* **YOUR ASSIGNMENT**: Please give again, word for word, each line that falls between the line with "49080 Bouchemaine" and the end of the data, inclusive.

(Transcribed page contents)
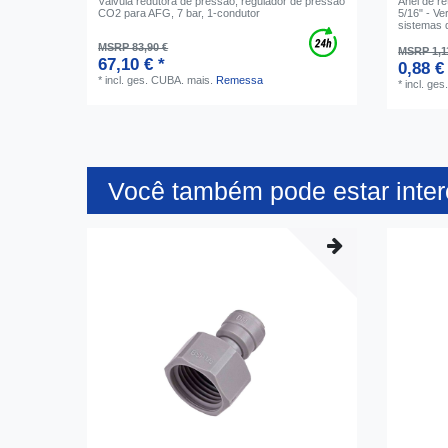
Válvula redutora de pressão, regulador de pressão
Anel de r
CO2 para AFG, 7 bar, 1-condutor
5/16" - Ve
sistemas d
MSRP 83,90 €
MSRP 1,1
67,10 € *
0,88 €
*
incl. ges. CUBA.
mais.
Remessa
*
incl. ge
Você também pode estar inte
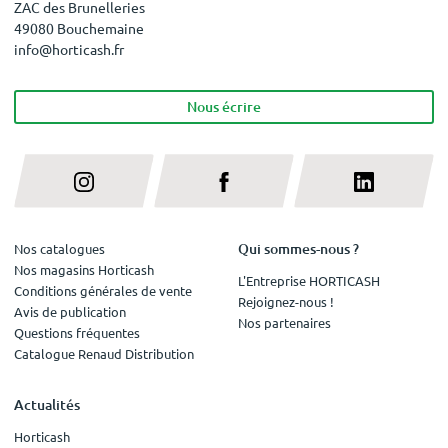
ZAC des Brunelleries
49080 Bouchemaine
info@horticash.fr
Nous écrire
Qui sommes-nous ?
Nos catalogues
Nos magasins Horticash
L'Entreprise HORTICASH
Conditions générales de vente
Rejoignez-nous !
Avis de publication
Nos partenaires
Questions fréquentes
Catalogue Renaud Distribution
Actualités
Horticash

* **ANSWER TO THIS EXERCISE**:
49080 Bouchemaine
info@horticash.fr
Nous écrire
Qui sommes-nous ?
Nos catalogues
Nos magasins Horticash
L'Entreprise HORTICASH
Conditions générales de vente
Rejoignez-nous !
Avis de publication
Nos partenaires
Questions fréquentes
Catalogue Renaud Distribution
Actualités
Horticash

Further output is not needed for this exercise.